# [Required action 1]
In the passage about George Whitmore, what did he eat for breakfast in the small room at the court building?
# [Required action 2]
Continue the passage about George Whitmore's trip to the Brooklyn courtroom.

# [Passage shown]
──────
Whitmore was startled to find that they were taking him to New York by helicopter. He'd never been in a helicopter before. Yet he still couldn't shake the fear that he was being taken somewhere for a beating. At one point, one of the guards joked, “If you wanna try to escape, George, go ahead, we won't stop you.” George wondered if they were trying to trick him into fleeing so they could shoot him down like a dog.

As the chopper approached the city, George's anxiety settled into an unusual sense of comfort. The flight was so strange—like an amusement park ride, with the city's lights twinkling like diamonds and the skyline like the world's biggest Erector set. Whitmore had seen the New York skyline many times before, but always through the windows of a Greyhound bus coming from New Jersey. Seeing it from above, as he hovered in the sky—this was incredible, and it filled George with the sense that something monumental was about to take place.

They landed at Kennedy Airport. George was escorted by his bodyguards to a car and driven to a nearby motel.

“This is where we stay tonight,” they told George. He was given a room that was connected to one where the guards would stay. Once again, one of them said jokingly, “Now remember, George. If you wanna run away, you go right ahead. We won't stop you.” The others laughed.

George allowed himself a smile, but he still didn't know what the hell they were talking about.

The guards stayed up all night playing cards. Whitmore slept until they woke him up in the morning. He showered, combed his hair—he was now wearing it in a kind of mini-Afro style—and put on his black horn-rimmed glasses. He was given a fresh suit, white dress shirt, and black tie to wear. Standing in front of the mirror dressed in his new clothes, he felt reborn.

The guards put George in the car and drove into Brooklyn, to the state supreme court building on Court Street. George was loaded onto a freight elevator and then taken to a small room “no bigger than a bathroom.” There was a small desk in the room. George was given a breakfast of cereal, some fruit, and a cup of coffee.

“Stay put until we come to get you,” they said. “Do not open the door unless you hear this knock.” One of guards tapped out a code,
tap-tap, tap-tap, tap-tap
. George nodded. The guards departed.

George sat alone in the tiny office. He tried to eat the food, but he
was so filled with excitement and apprehension that he couldn't stomach the meal.

Twenty minutes later he heard the coded knock on the door. He opened the door.

“Okay, Mister Whitmore. Time to go.”

George followed the guards into the elevator, up a few flights, then down a hallway and into a courtroom.

Whitmore was unprepared for what he found there: a roomful of people, reporters with notepads and pens, uniformed guards lining the room, lights so bright that for a few seconds he was blinded. Eventually, he noticed familiar faces—his attorneys Beldock and Miller, his mother, his brother Gerald, maybe some others he knew. He was led over to a table where Beldock and Miller stood smiling.
──────
Structured pose outputs
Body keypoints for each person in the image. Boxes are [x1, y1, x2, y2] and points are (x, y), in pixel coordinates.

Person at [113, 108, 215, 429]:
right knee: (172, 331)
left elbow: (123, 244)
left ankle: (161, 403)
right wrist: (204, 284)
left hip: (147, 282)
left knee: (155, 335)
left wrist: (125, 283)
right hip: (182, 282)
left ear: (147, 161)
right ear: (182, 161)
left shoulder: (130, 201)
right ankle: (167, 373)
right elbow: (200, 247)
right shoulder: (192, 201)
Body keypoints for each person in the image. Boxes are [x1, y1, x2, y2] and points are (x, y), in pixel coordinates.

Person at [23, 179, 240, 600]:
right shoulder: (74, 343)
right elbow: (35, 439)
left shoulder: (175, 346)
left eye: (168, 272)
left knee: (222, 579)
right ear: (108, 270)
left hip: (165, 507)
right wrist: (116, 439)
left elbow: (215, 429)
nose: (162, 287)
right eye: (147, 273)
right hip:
──────
# [Written reply 1]
Cereal, some fruit, and a cup of coffee.

# [Written reply 2]
Within a few minutes of his arrival, Judge Irwin Brownstein entered the courtroom. “Mister Gold, I believe you have a statement you would like to read to the court.”

A man George didn't recognize stood at the prosecutor's table to speak.

“Who's that?” George asked Beldock under his breath.

“Eugene Gold, Kings County D.A.,” the attorney told his client.

Gold announced that “fresh new evidence” uncovered by his office had shown that Elba Borrero's identification of George Whitmore as her assailant was “hopelessly suspect.” Borrero's relatives, Gold stated, now declared that she had told them a number of things that “either contradict or undermine the testimony she has given against Mister Whitmore.” Among other things, Gold noted, his office had learned from Celeste Viruet that, before Elba Borrero identified Whitmore at the Seventy-second Precinct station house in Brownsville, she had first been shown a collection of mug shot photographs by the police—and identified one among them as her assailant. It was not George Whitmore. This fact—that Borrero had identified someone else as her assailant before she ever identified Whitmore—had never been revealed by cops, prosecutors, or Borrero herself in all the criminal proceedings Whitmore had been subjected to over the years.

Gold stopped short of affirming Whitmore's innocence. But the new evidence, he declared, “renders the case so weak that any possibility of conviction is negated.” Gold asked the judge to vacate Whitmore's con
viction, to dismiss the indictment, and to have the defendant discharged immediately.

Cheers broke out in the courtroom. Whitmore felt his knees go weak. He was afraid he might fall to the floor.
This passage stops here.